How do we store data. EAM/CMMS, GIS, IoT, Blobs

Created: 2024.07.19

Some companies seem to think that everything should be stored the same way in the same database. We respectfully disagree regardless of which place you pick, and if you run performance tests and look at database sizes, we submit you will see why we are correct. We currently split our thought process into several optimizations:

  1. EAM/CMMS maintenance records and related, so names, dates, history records of changes, transactional data we think SQL.

  2. Geospatial data is very unique data and requires optimized indexing and storage methods to be efficient. At the same time, if you store a lot of non-geospatial data, you are going to hurt performance of both your geospatial data and your non-geospatial data. We think ArcGIS, SQL optimized for geospatial. (Back around 1990, the president wrote a GeoSpacial index based GIS database called MapEasy that competed with the likes of ArcInfo)

  3. PDF Files, images, videos, audio records: Blob storage/File system with meta data in a sql database.

  4. IoT with millions per second of readings: database optimized to run literally more than 100 times faster than the alternatives like standard SQL- with setup sharding etc.., heavily optimized for millions of readings per second and for processing (for reports, gauges, charts, big data requests) of 100's of millions to multi-billion record queries (not RETURNING multi-billions though due to compression it will do that faster too, but more optimized for processing billions and returning summary results.). Part of the performance is due to intelligent data aware compression which means the database is typically 91 to 96% smaller than storing in a non-optimized database. That means that 100 Terabytes of IoT data in a traditional SQL database (often even worse if you store it in a geospatial optimized data) only takes 4-9 Terabytes, that means reading into memory is 10 times or more faster just because the time to transmit the data from the database to the processing engine is so much faster. Of course, if you stored regular data or worse geospatial data in this database or likely even worse blob data, it would be worse in this database.

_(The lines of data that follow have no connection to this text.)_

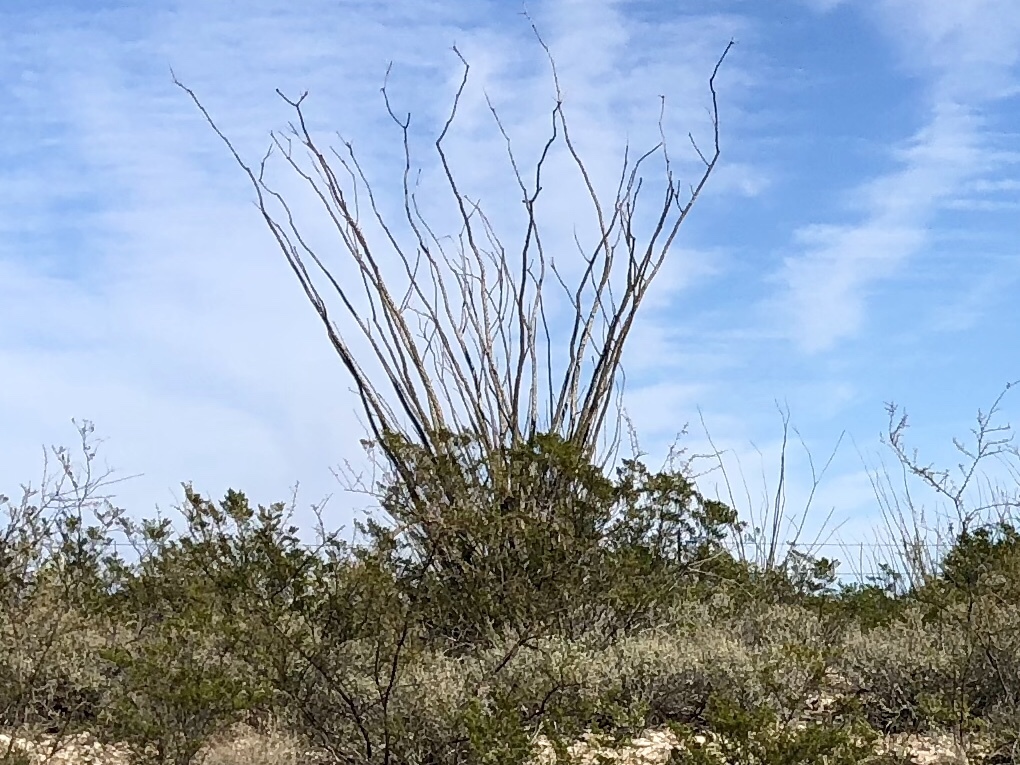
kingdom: Plantae
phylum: Tracheophyta
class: Magnoliopsida
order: Ericales
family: Fouquieriaceae
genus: Fouquieria
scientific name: Fouquieria splendens
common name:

  5. Engineering data. AutoCAD files, with meta data stored in SQL

  6. Accounting data. While CMMS works with and generates lots of accounting data, that accounting data (which is also CMMS data) should not be stored in the GIS or have the 'single source of truth' being the GIS.

  7. Audit data, Long term changes of every change, older Audit data moved to slower, cheaper storage, for access when needed.

  8. Logs, very large append only files, routinely deleted after a short time.

The point is that each storage method is optimized for the storage, given the best overall performance, limits, requirements, access, data rules (double entry requirements in Accounting.) Having UI systems working with different data sources is a problem that was solved decades ago, it is minutes of setup for magnitudes of order better results for decades.

If someone tells you they are storing your EAM/CMMS data in a GIS optimized database - check very carefully their performance and data sizes, it means they either think your non GIS data is trivial or they didn't design their solution with EAM/CMMS in mind.